Given text>
-- Begin --

2 / Handling Missing values:
-
Missing values in critical columns like Price, Engine, and New Price were imputed using appropriate methods (mean or mode imputation) to ensure that the dataset remained complete for modeling.
3 / Univariate Analysis:
-
Each column was examined individually to understand its distribution and identify any anomalies. Key numerical features such as Price, Mileage, Engine, and Power were plotted to observe their distributions, helping to identify skewness and the presence of outliers.
4 / Bivariate Analysis:
-
Relationships between the target variable Price and key features like Year, Mileage, Fuel Type, and Transmission were analyzed. This helped in identifying which features had the strongest relationships with car prices and were crucial for model building.
5 / Outlier Treatment:
-
Outliers in columns such as Kilometers Driven and Price were detected and addressed, either by removing extreme values or treating them appropriately to avoid model distortion.
6 / Standardization:
-
Numerical variables like Mileage, Engine, and Power were standardized to bring all features onto the same scale, improving the performance of algorithms that are sensitive to scaling, such as linear regression.
Key Insights
-
Univariate analysis revealed that features like Price and Mileage were skewed, with outliers, necessitating careful outlier treatment for accurate modeling.
-
Bivariate analysis identified significant relationships between Year, Engine Power, and Price, confirming these variables as important predictors for the final model.
-
Imputation of missing values and proper handling of categorical variables through one-hot encoding ensured the dataset was clean and ready for the regression model.
Challenges
-
Handling missing values in columns such as Price and New Price required careful consideration to ensure the imputation method didn’t introduce bias into the model.
-
Outlier detection and treatment was crucial, especially for continuous variables like Kilometers Driven and Price, to prevent distortion of the regression model’s predictions.
-
Splitting and processing of features like Mileage, Engine, and Power, which contained both numerical values and units, was a time-intensive process but necessary for accurate analysis.
Key Insights
-
A simple linear regression model provided a good baseline for prediction, but there was room for improvement through feature selection and hyperparameter tuning.
Challenges
-
Multicollinearity between some of the features was identified as a potential issue, which required careful feature selection to avoid unreliable model coefficients.
Model Building

Visualizing OLS prediction Price: Actuals vs Predictions

Goldfeldquandt Test, Homoscedacity - If the residuals are symmetrically distributed across the regression line , then the data is said to homoscedastic. Heteroscedasticity - If the residuals are not symmetrically distributed across the regression line, then the data is said to be heteroscedastic. In this case the residuals can form a funnel shape or any other non symmetrical shape. We'll use Goldfeldquandt Test to test the following hypothesis Null hypothesis : R Observed vs Predicted values

Residuals QQ Plot

Visualizing OLS prediction Price: Actuals vs Predictions
Graphs
4 / ​Assumption Testing:
Residual plots were analyzed to check for linear regression assumptions (e.g., normality of residuals, homoscedasticity). Mild heteroscedasticity was observed, but the model still performed well.

-- End --

Dataset records>
-- Begin --

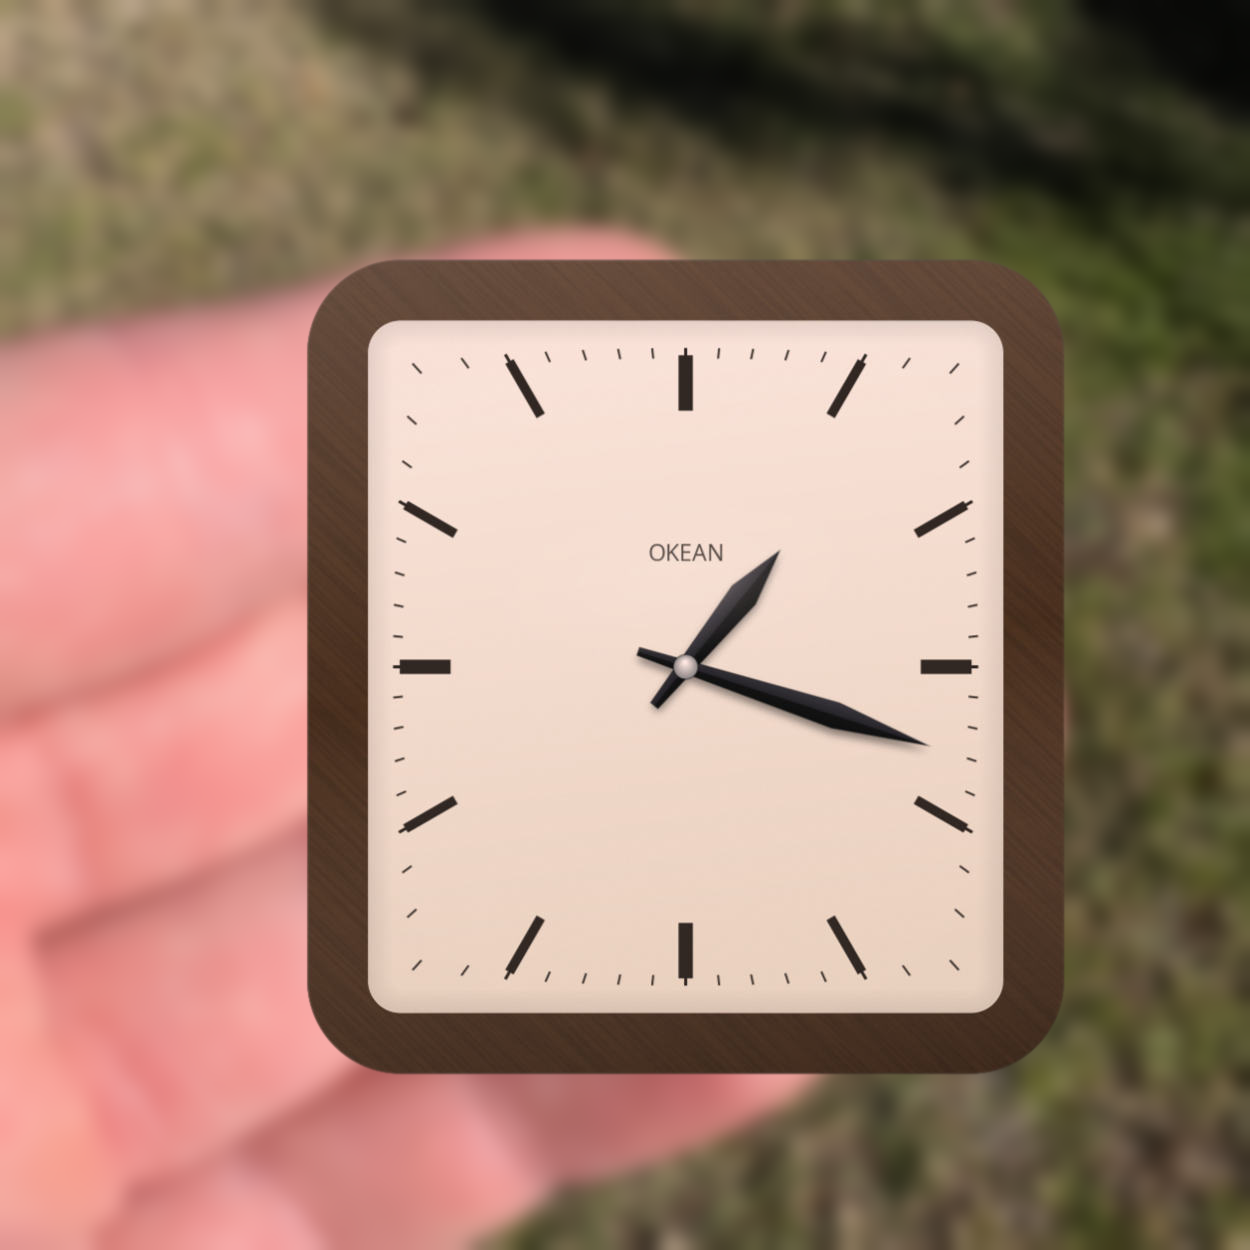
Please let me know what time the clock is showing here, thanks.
1:18
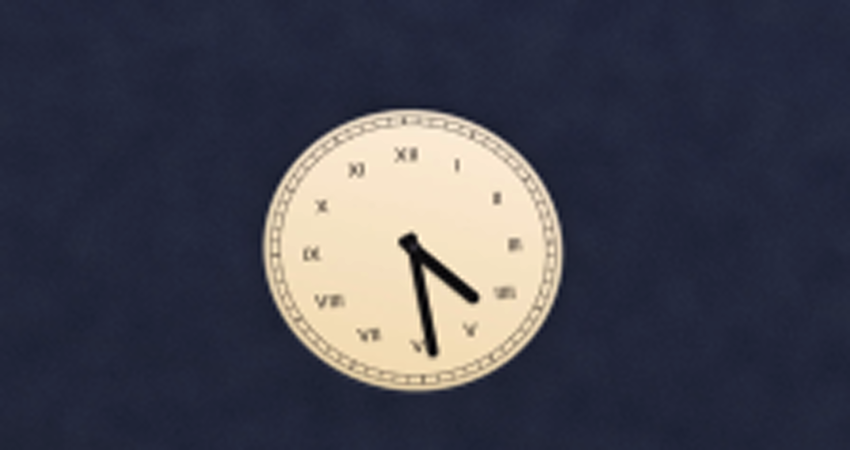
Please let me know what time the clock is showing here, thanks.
4:29
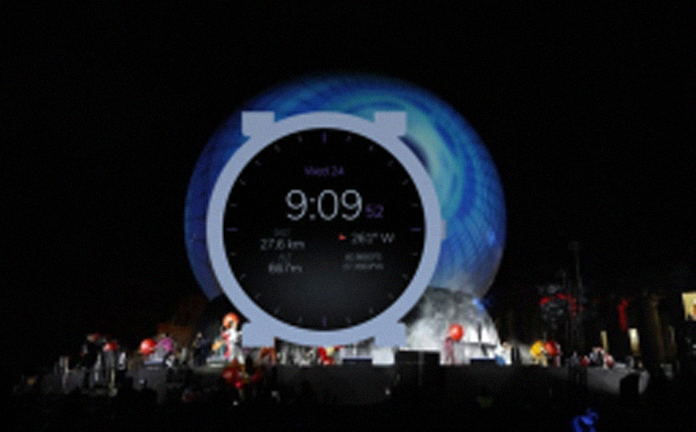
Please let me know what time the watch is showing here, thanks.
9:09
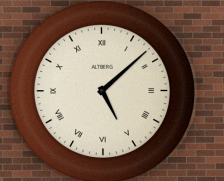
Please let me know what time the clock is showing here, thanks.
5:08
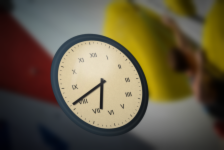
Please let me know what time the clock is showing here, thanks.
6:41
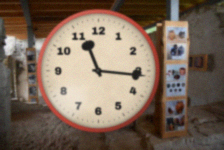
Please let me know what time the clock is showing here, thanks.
11:16
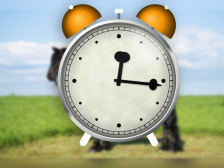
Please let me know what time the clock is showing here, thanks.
12:16
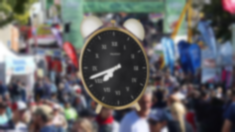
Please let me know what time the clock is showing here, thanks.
7:42
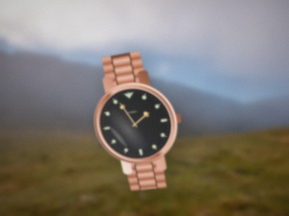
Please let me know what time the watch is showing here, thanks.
1:56
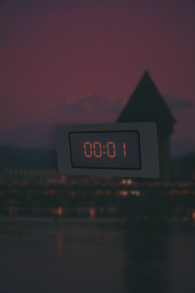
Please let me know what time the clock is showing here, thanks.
0:01
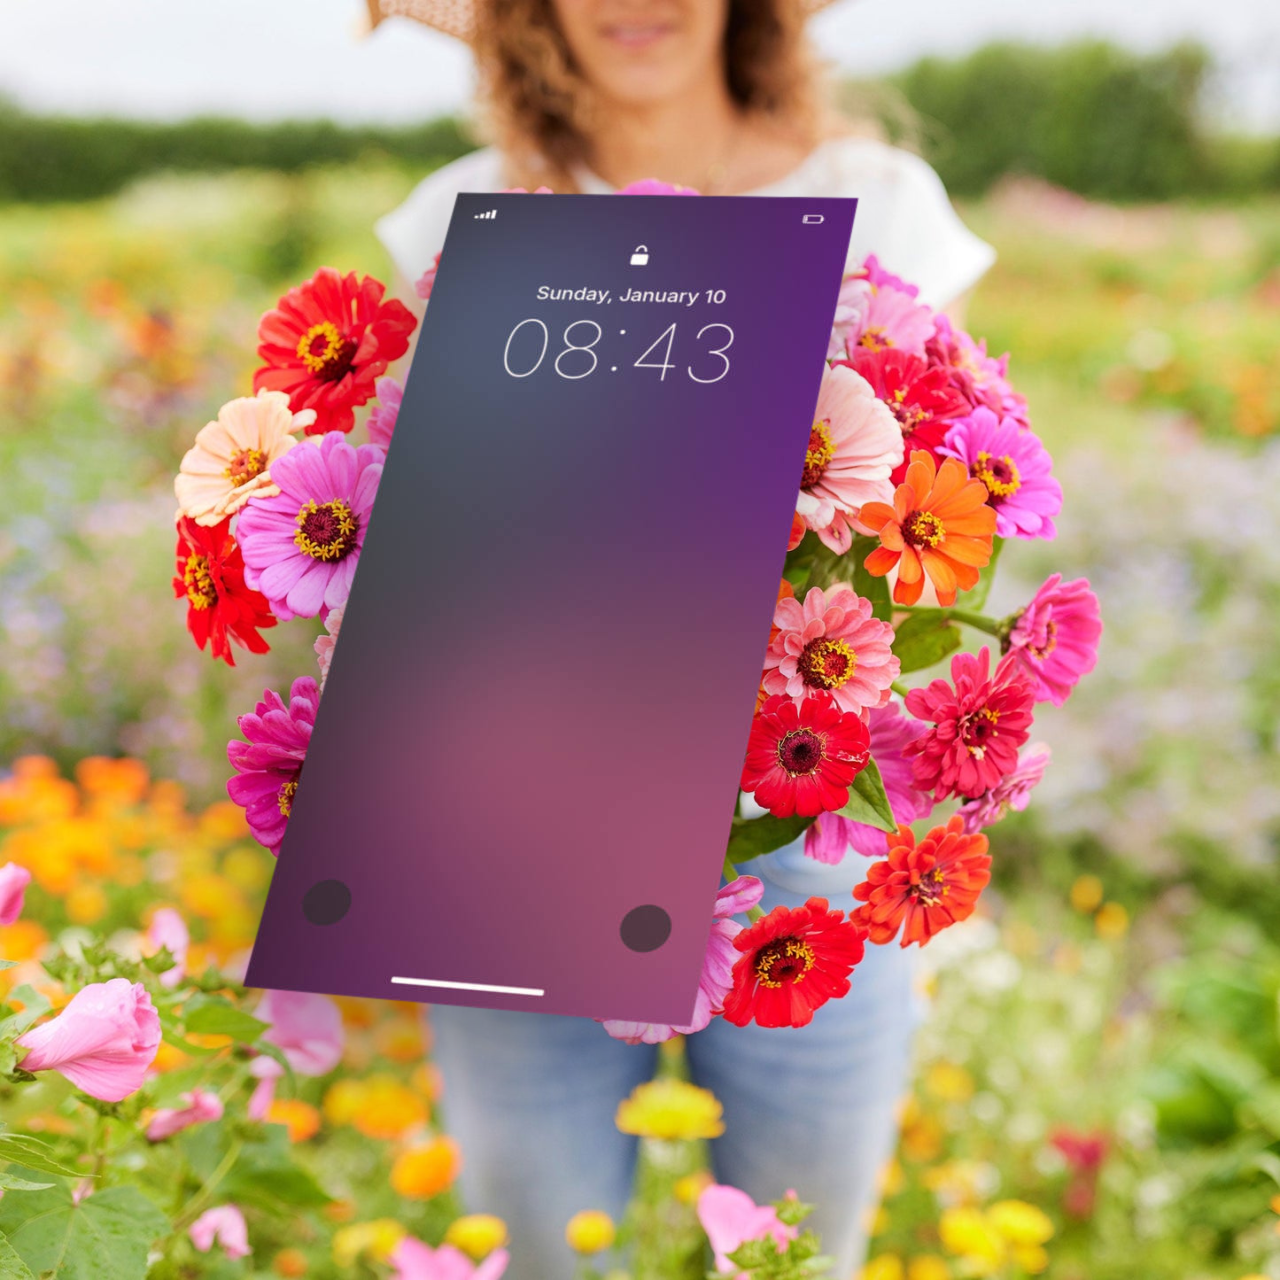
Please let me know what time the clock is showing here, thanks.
8:43
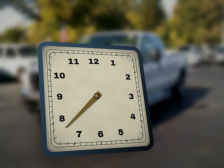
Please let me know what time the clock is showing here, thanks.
7:38
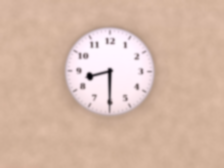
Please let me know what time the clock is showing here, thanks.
8:30
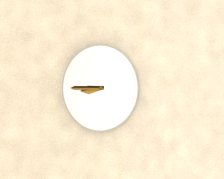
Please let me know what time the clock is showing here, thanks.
8:45
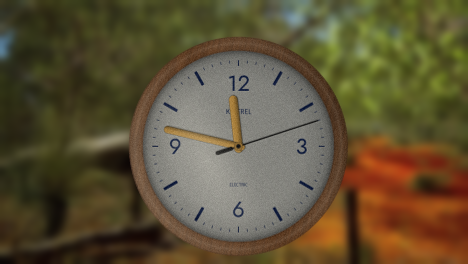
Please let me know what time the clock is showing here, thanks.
11:47:12
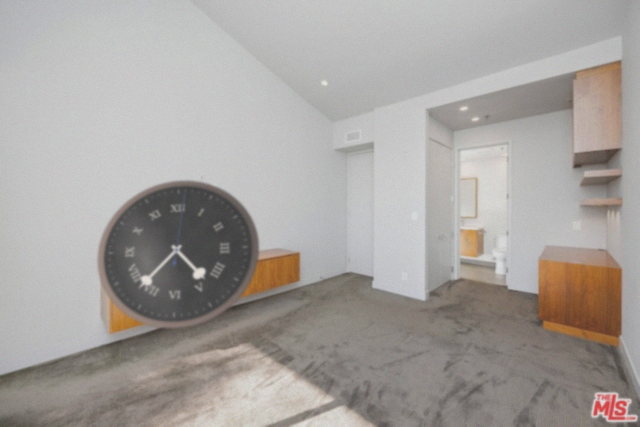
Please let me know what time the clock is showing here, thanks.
4:37:01
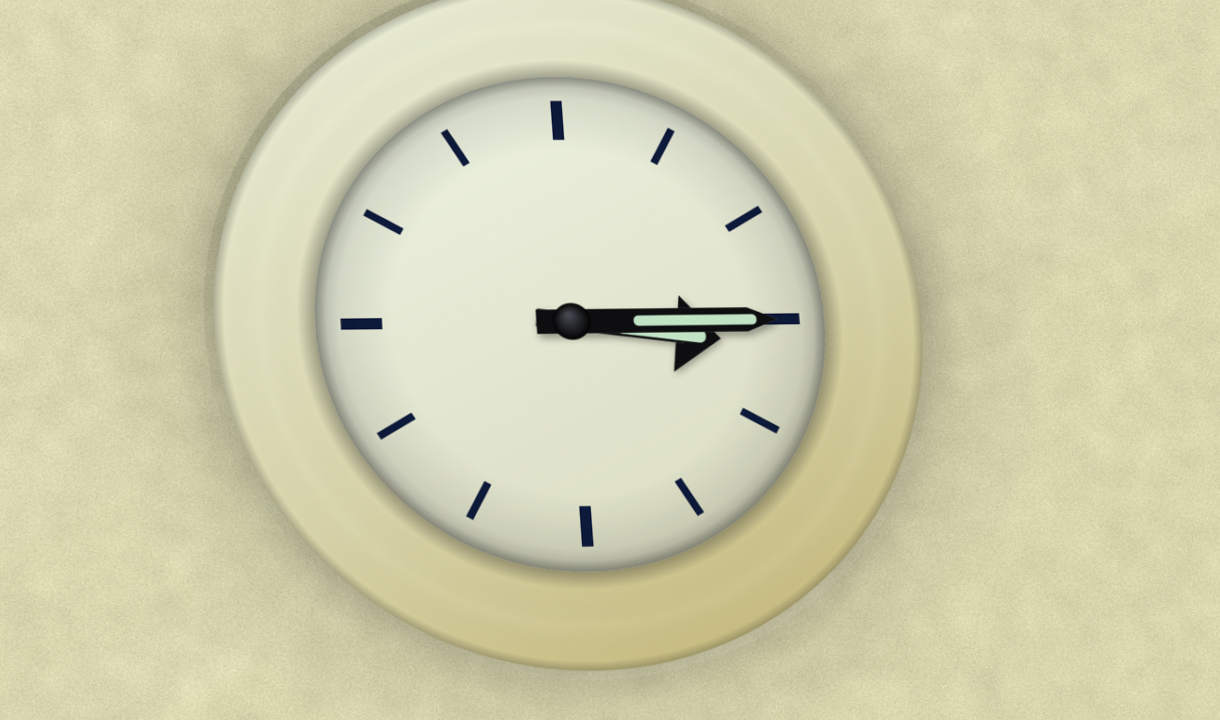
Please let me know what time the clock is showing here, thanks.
3:15
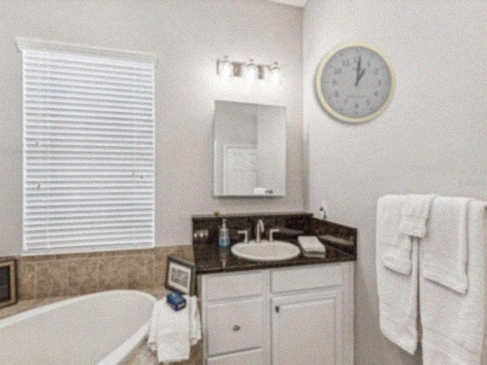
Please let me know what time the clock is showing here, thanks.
1:01
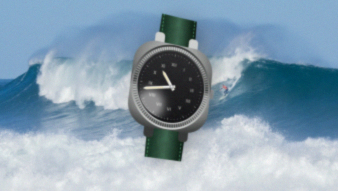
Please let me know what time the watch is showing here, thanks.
10:43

-- End --

Given problem> Print the stretch of the car price analysis from "Goldfeldquandt Test, Homoscedacity" through "still performed well.". None of the items are needed for this work.

Answer to the task>
Goldfeldquandt Test, Homoscedacity - If the residuals are symmetrically distributed across the regression line , then the data is said to homoscedastic. Heteroscedasticity - If the residuals are not symmetrically distributed across the regression line, then the data is said to be heteroscedastic. In this case the residuals can form a funnel shape or any other non symmetrical shape. We'll use Goldfeldquandt Test to test the following hypothesis Null hypothesis : R Observed vs Predicted values

Residuals QQ Plot

Visualizing OLS prediction Price: Actuals vs Predictions
Graphs
4 / ​Assumption Testing:
Residual plots were analyzed to check for linear regression assumptions (e.g., normality of residuals, homoscedasticity). Mild heteroscedasticity was observed, but the model still performed well.